> _Activity_: Would you restate each entry word for word, omitting the pictures?

> _Excerpted data_:

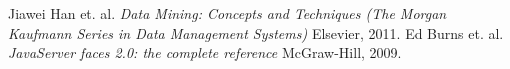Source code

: \documentclass[oneside,numbers,spanish]{ezthesis}
\begin{document}








\tableofcontents




%
%

\begin{thebibliography}{1}
 Jiawei Han et. al. {\em Data Mining: Concepts and Techniques (The Morgan Kaufmann Series in Data Management Systems)} Elsevier, 2011.
 Ed Burns et. al. {\em JavaServer faces 2.0: the complete reference} McGraw-Hill, 2009.
  
\end{thebibliography}


\appendix
%
%
%

\end{document}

> _Solved problem_:
Source code

: \documentclass[oneside,numbers,spanish]{ezthesis}
\begin{document}








\tableofcontents




%
%

\begin{thebibliography}{1}
 Jiawei Han et. al. {\em Data Mining: Concepts and Techniques (The Morgan Kaufmann Series in Data Management Systems)} Elsevier, 2011.
 Ed Burns et. al. {\em JavaServer faces 2.0: the complete reference} McGraw-Hill, 2009.
  
\end{thebibliography}


\appendix
%
%
%

\end{document}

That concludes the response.